▸ Task directions: Copy out each of the following items word for word, leaving out the pictures.

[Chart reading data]
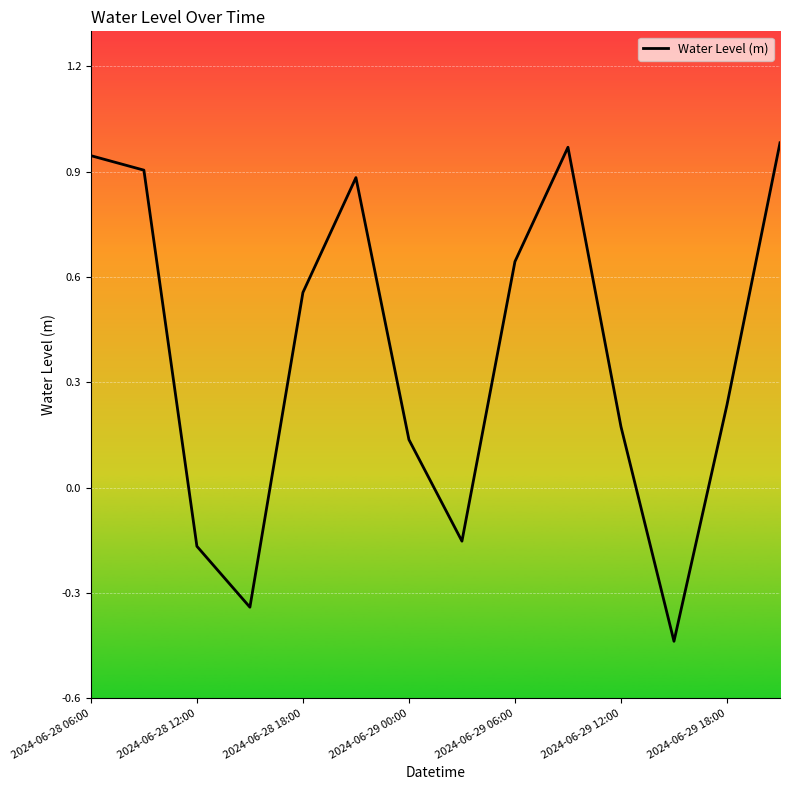

At which category does the chart reach its minimum across all series?

11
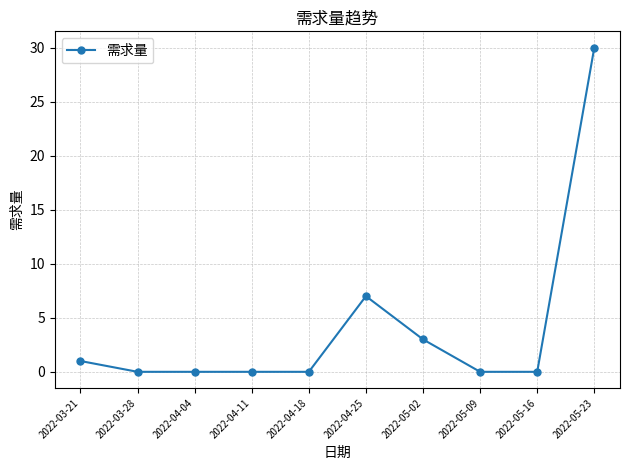

Reading right to left, list all the values displayed in this chart.

30	0	0	3	7	0	0	0	0	1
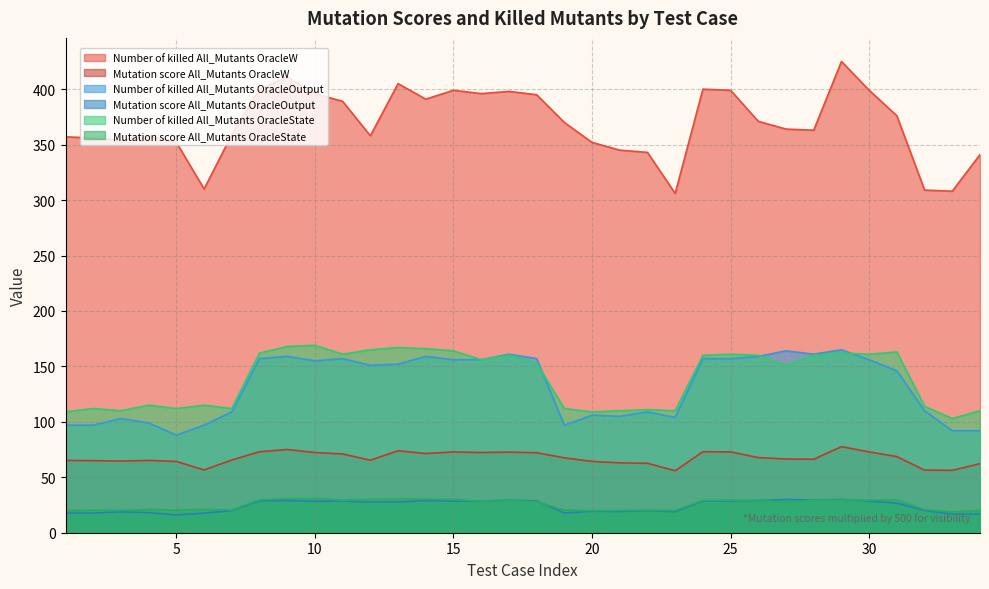

How many data points in Mutation score All_Mutants OracleState are less than 28?

17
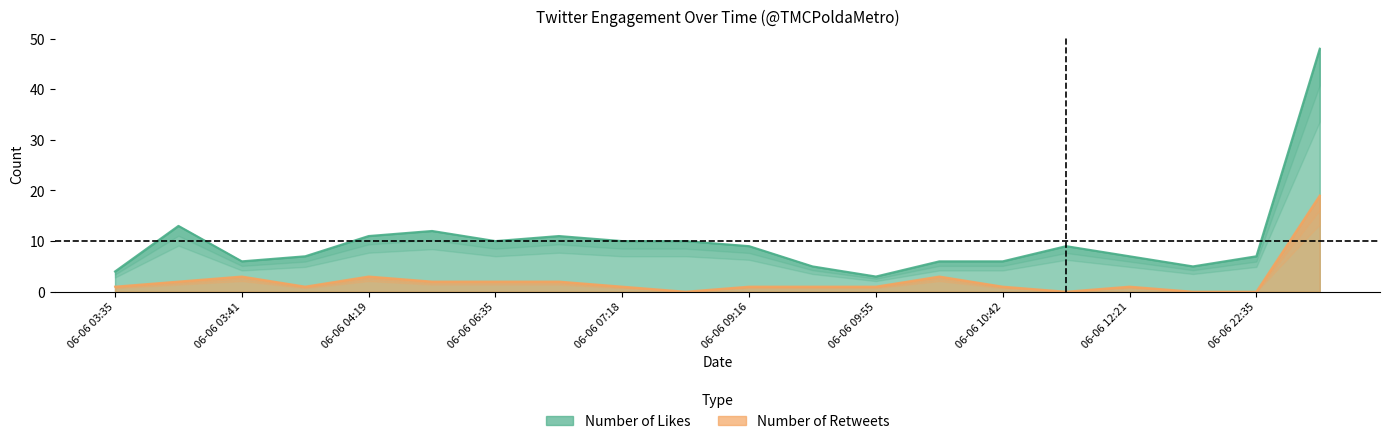

How many distinct data groups are displayed?

2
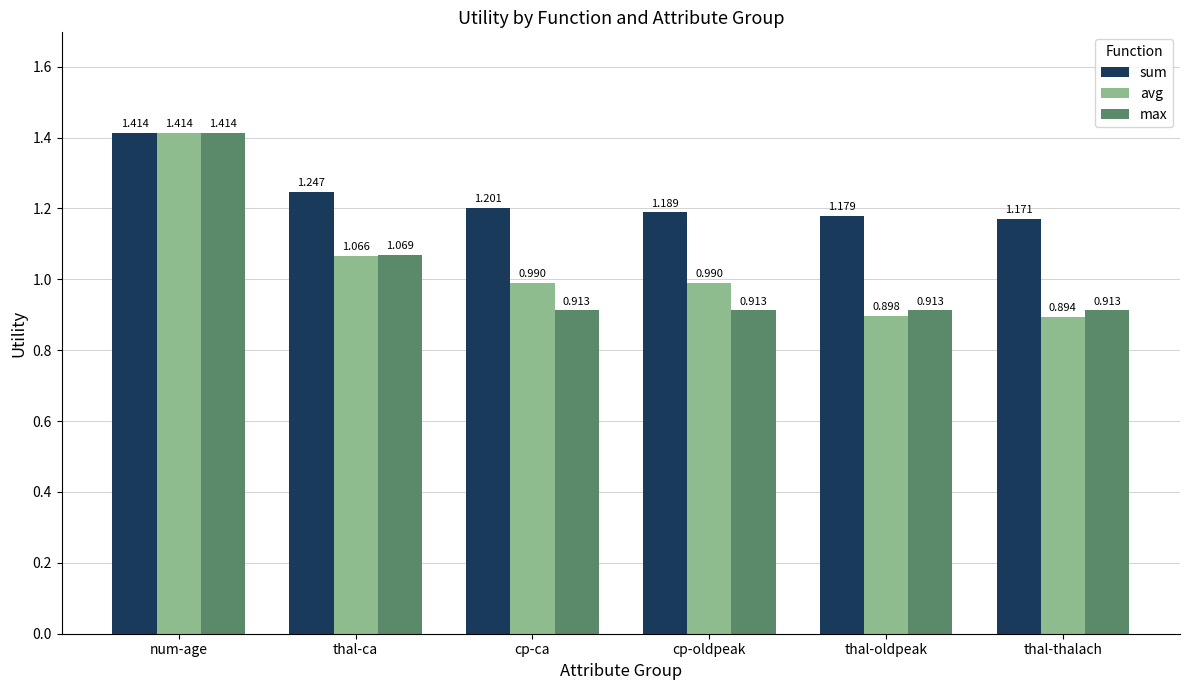

At which category does the chart reach its peak across all series?

num-age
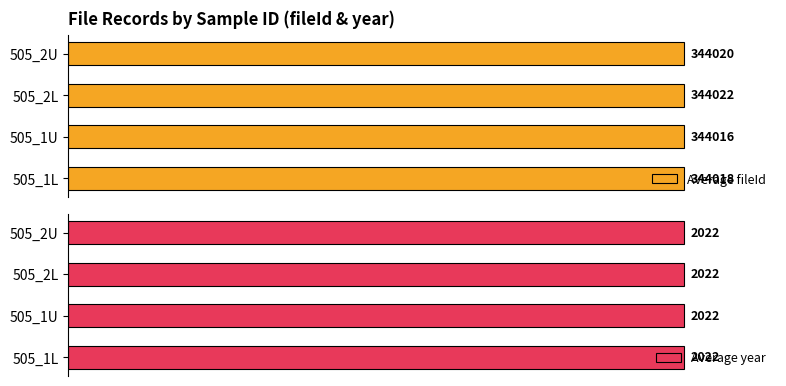

Rank the categories by Average fileId value from lowest to highest.

505_1U, 505_1L, 505_2U, 505_2L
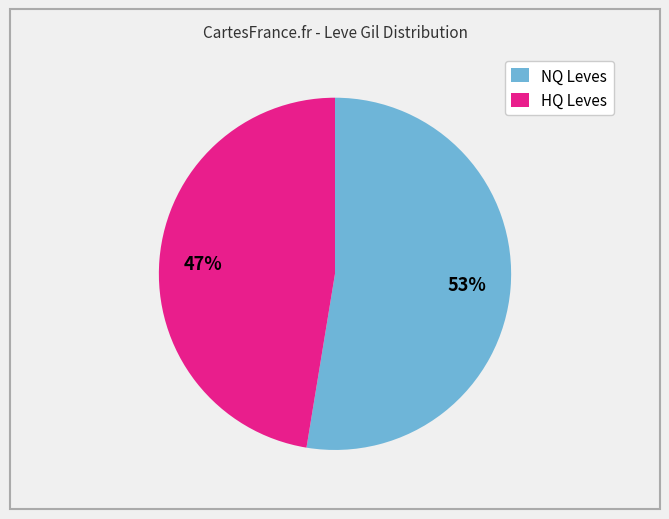

What is the majority slice?

NQ Leves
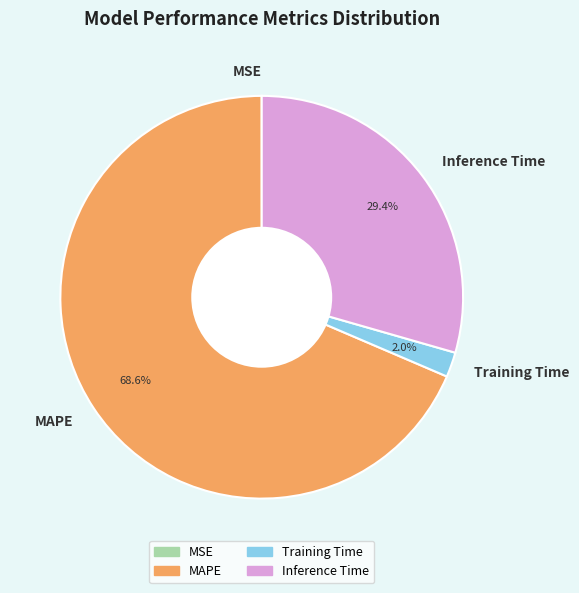

What portion of the pie excludes Training Time?

98.0%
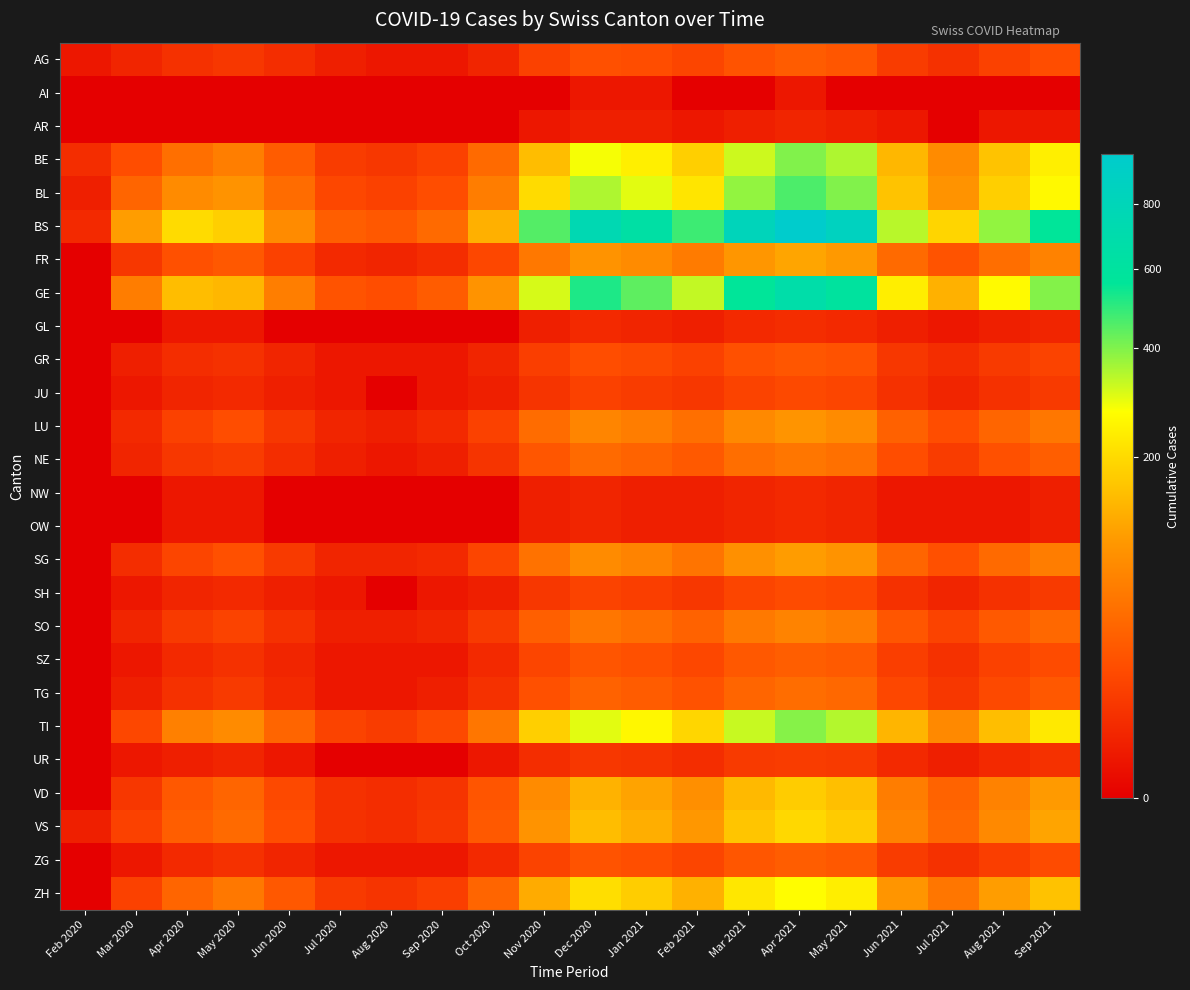

What is the difference between the highest and lowest values at Jan 2021?

639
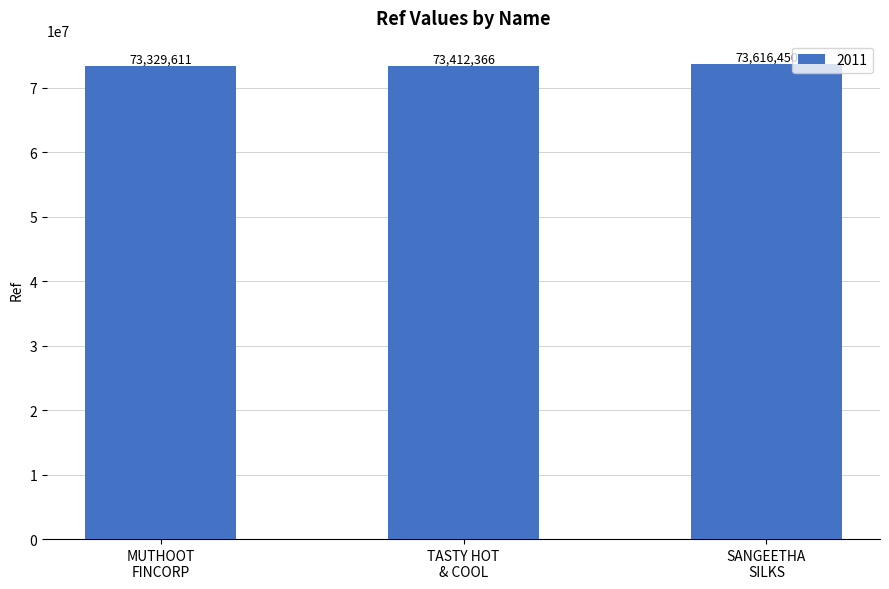

What is the value of the 2nd bar from the left?

73412366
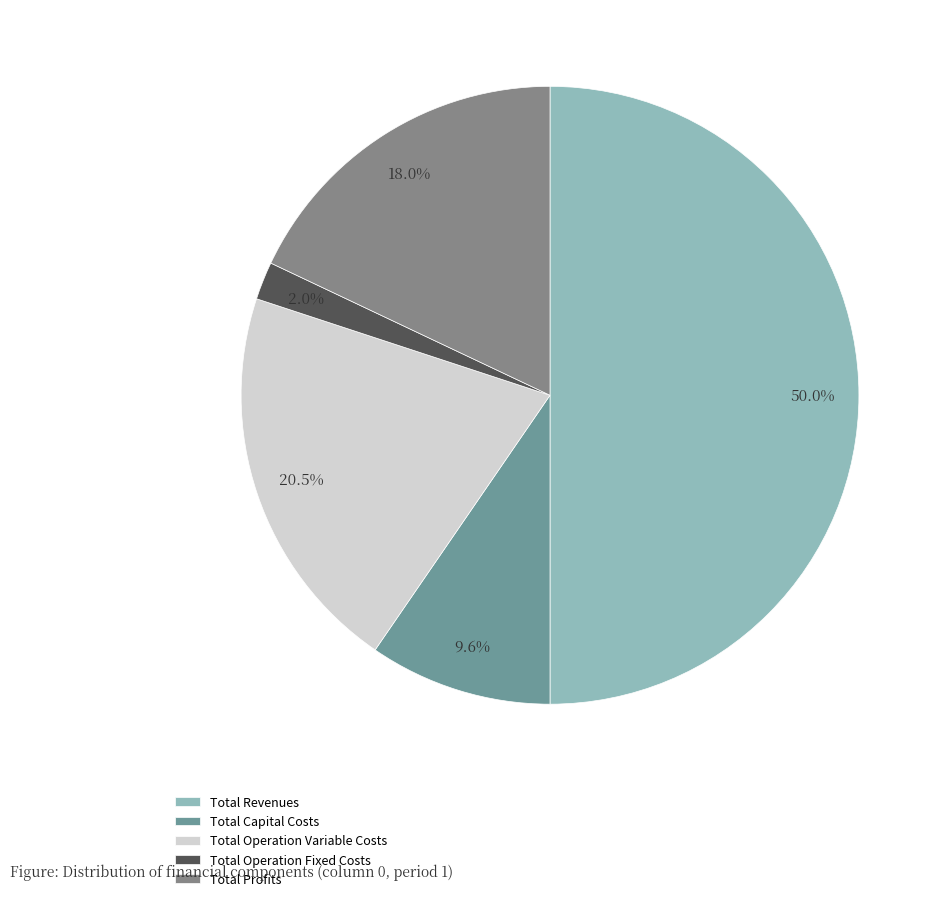

To the nearest percent, what is the difference between the largest and smallest slice percentages?

48%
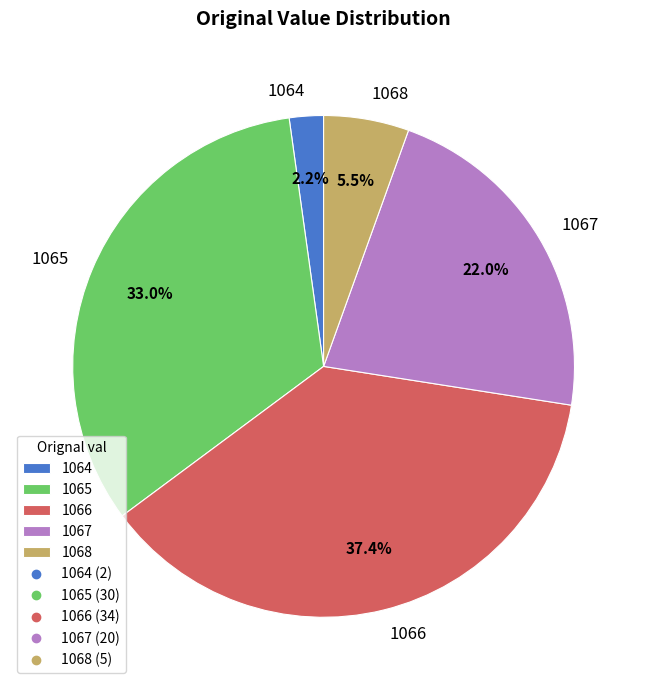

Which has a higher value, 1067 or 1065?

1065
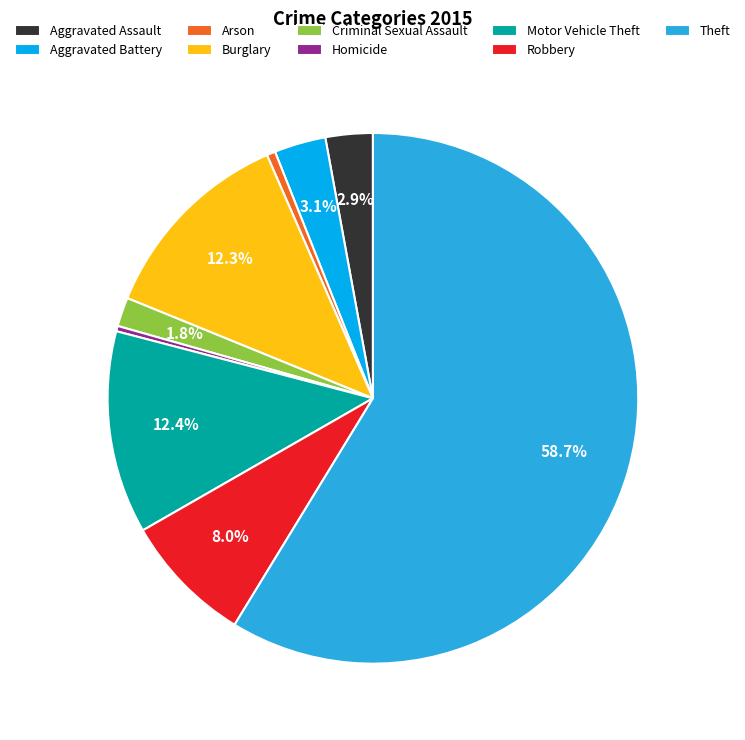

What portion of the pie excludes Burglary?

87.7%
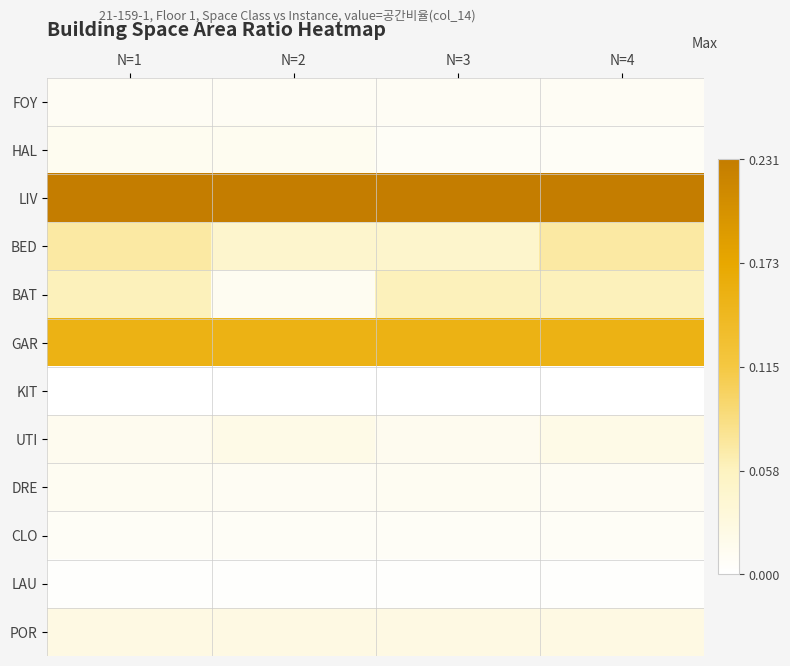

Which series has the largest total across all categories?

LIV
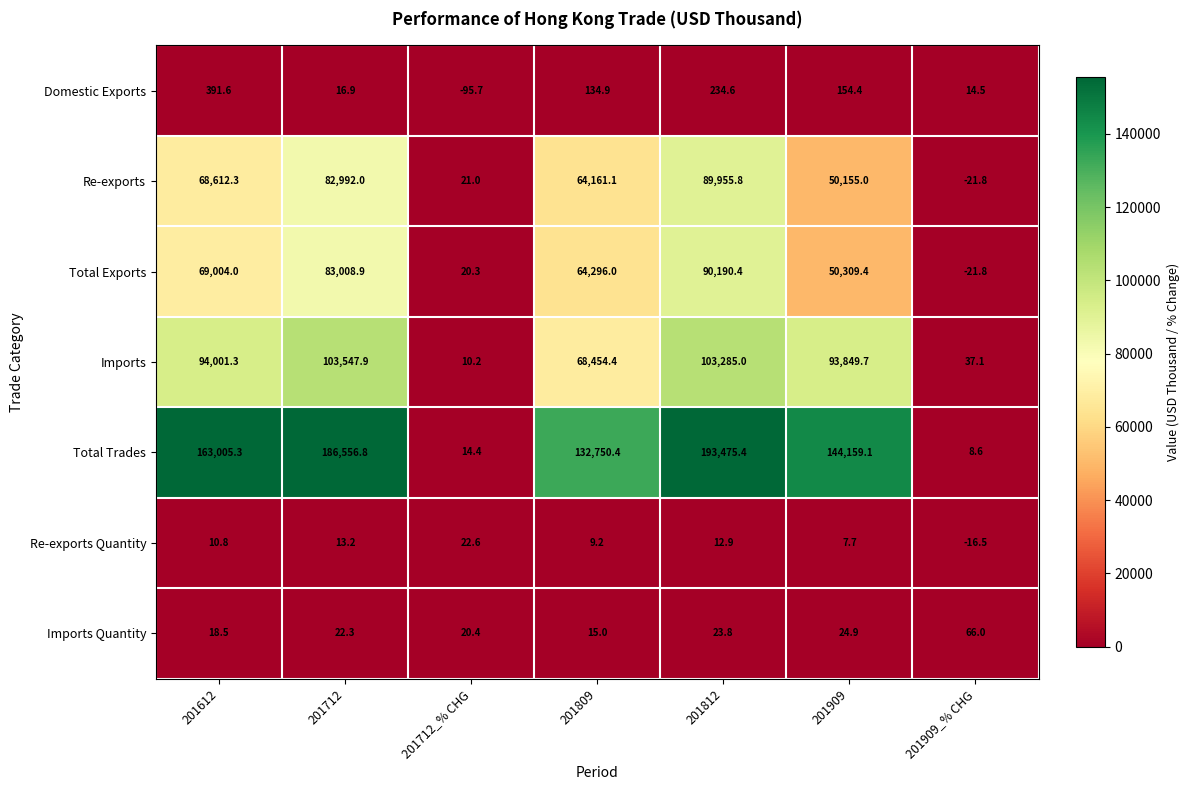

At which label does Imports Quantity first exceed 22?

201712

▸ Response area:
At which category does the chart reach its minimum across all series?

11

Reading right to left, list all the values displayed in this chart.

30	0	0	3	7	0	0	0	0	1

How many data points in Mutation score All_Mutants OracleState are less than 28?

17

How many distinct data groups are displayed?

2

At which category does the chart reach its peak across all series?

num-age

Rank the categories by Average fileId value from lowest to highest.

505_1U, 505_1L, 505_2U, 505_2L

What is the majority slice?

NQ Leves

What portion of the pie excludes Training Time?

98.0%

What is the difference between the highest and lowest values at Jan 2021?

639

What is the value of the 2nd bar from the left?

73412366

To the nearest percent, what is the difference between the largest and smallest slice percentages?

48%

Which has a higher value, 1067 or 1065?

1065

What portion of the pie excludes Burglary?

87.7%

Which series has the largest total across all categories?

LIV

At which label does Imports Quantity first exceed 22?

201712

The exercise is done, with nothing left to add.